Iraq’s noisy and chaotic politics are schizophrenic about us. Because we acted so clumsily and disastrously in our invasion, the Iraqis can’t quite figure out whether to applaud us as liberators or despise us as invaders.
And so we’re leaving and letting them figure it out. Our much-abused troops will mostly be home by Christmas, and the President’s campaign promise will be fulfilled.
But I don’t for a moment believe domestic politics or his campaign promise was the root of the President’s decision. Our troops can come back to Iraq any time they’re needed and invited. Some will remain, out of harm’s way, just across the border in Kuwait.
What the President did was to give an unambiguous signal to the entire world. The era of unilateral American action is over. The West-Texas sheriff is gone, and a successor (Rick Perry) is highly unlikely.
What we have instead is a mature and intelligent leader of the world’s largest economy and greatest military power (still). He and we are now firmly and intelligently on the side of ordinary people worldwide, ready to help them ride the waves they themselves create to liberation and a better life.

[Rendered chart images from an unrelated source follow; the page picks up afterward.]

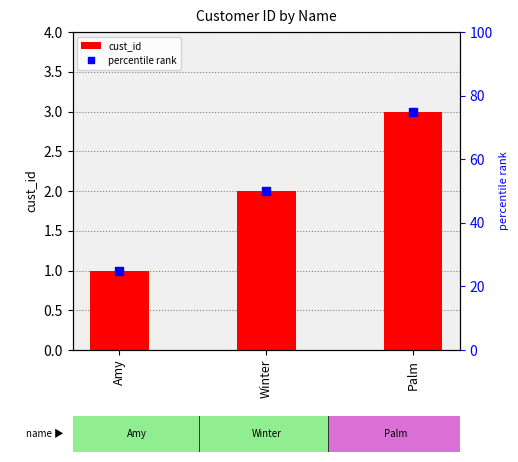

At how many categories does at least one series exceed 38?

2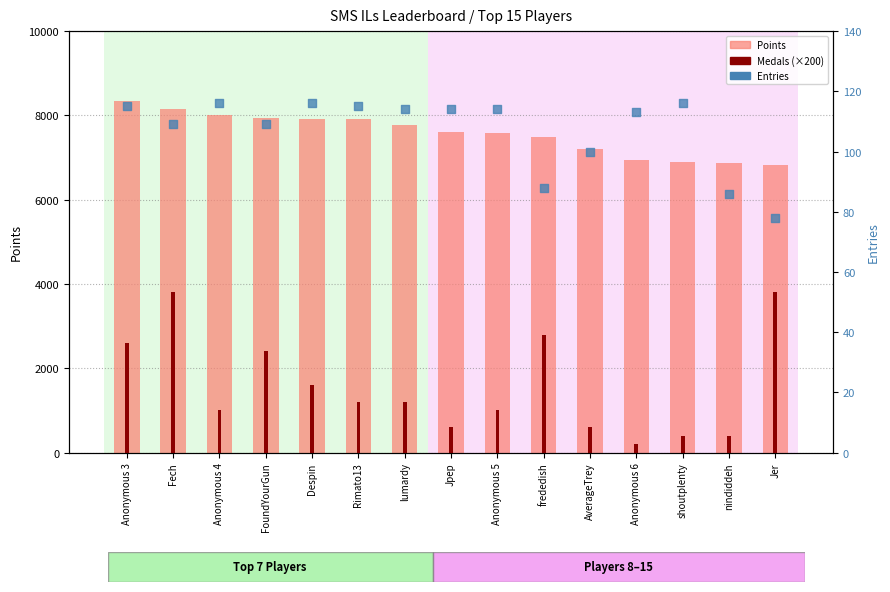

What is the total value across all series at Rimato13?

9221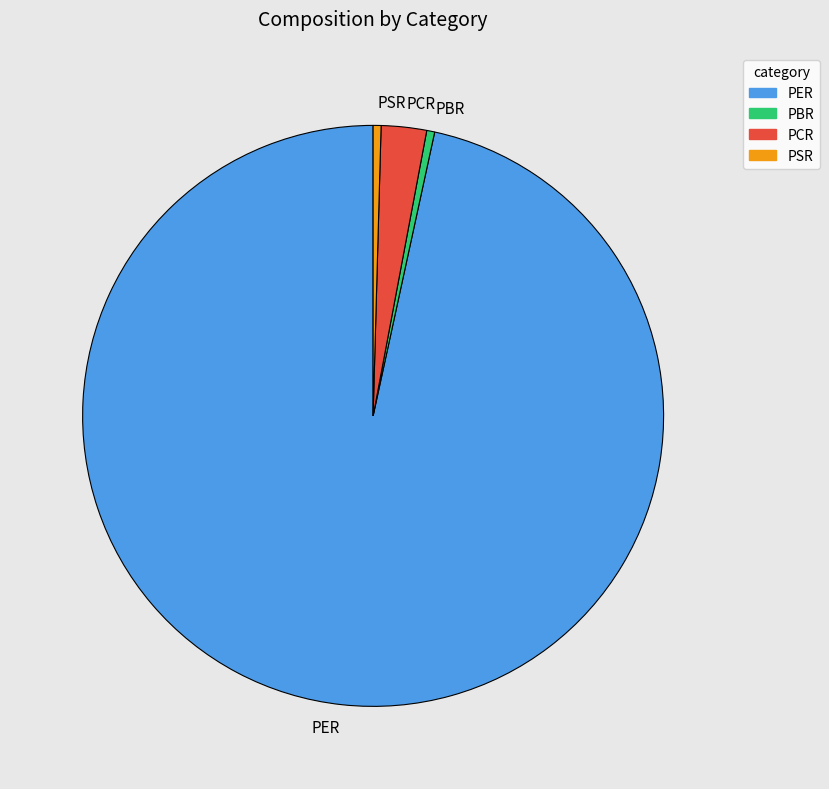

Is the sum of PBR and PCR greater than half?

No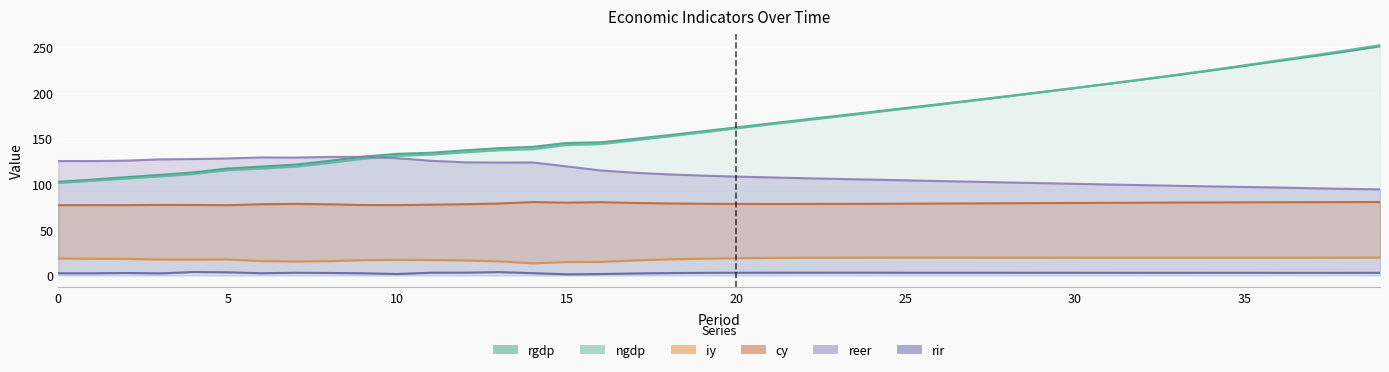

Which has a higher value, 23 or 38?

38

But they have to make the waves themselves.
P.S. As I was publishing this post, it occurred to me that the President is taking the same tack at home as abroad. I do not for a minute believe his heart is really with Wall Street. The whole arc of his life speaks to the contrary.
Yet, as a realist, the President knows he cannot overcome thirty years of “government bad―greed good” propaganda all by himself, let alone in a single presidential term. He knows that real change always comes from the grass roots, whether in Arabia or here at home.
That’s why the Occupy Wall Street movement has such promise. It may be the beginning of a genuine grass-roots movement to throw the welfare-queen bankers out and restore regulated capitalism here at home.
With the Arab Spring in full flower, can an American Spring be far behind? Winter is almost upon us, but hope, like spring, blooms eternal.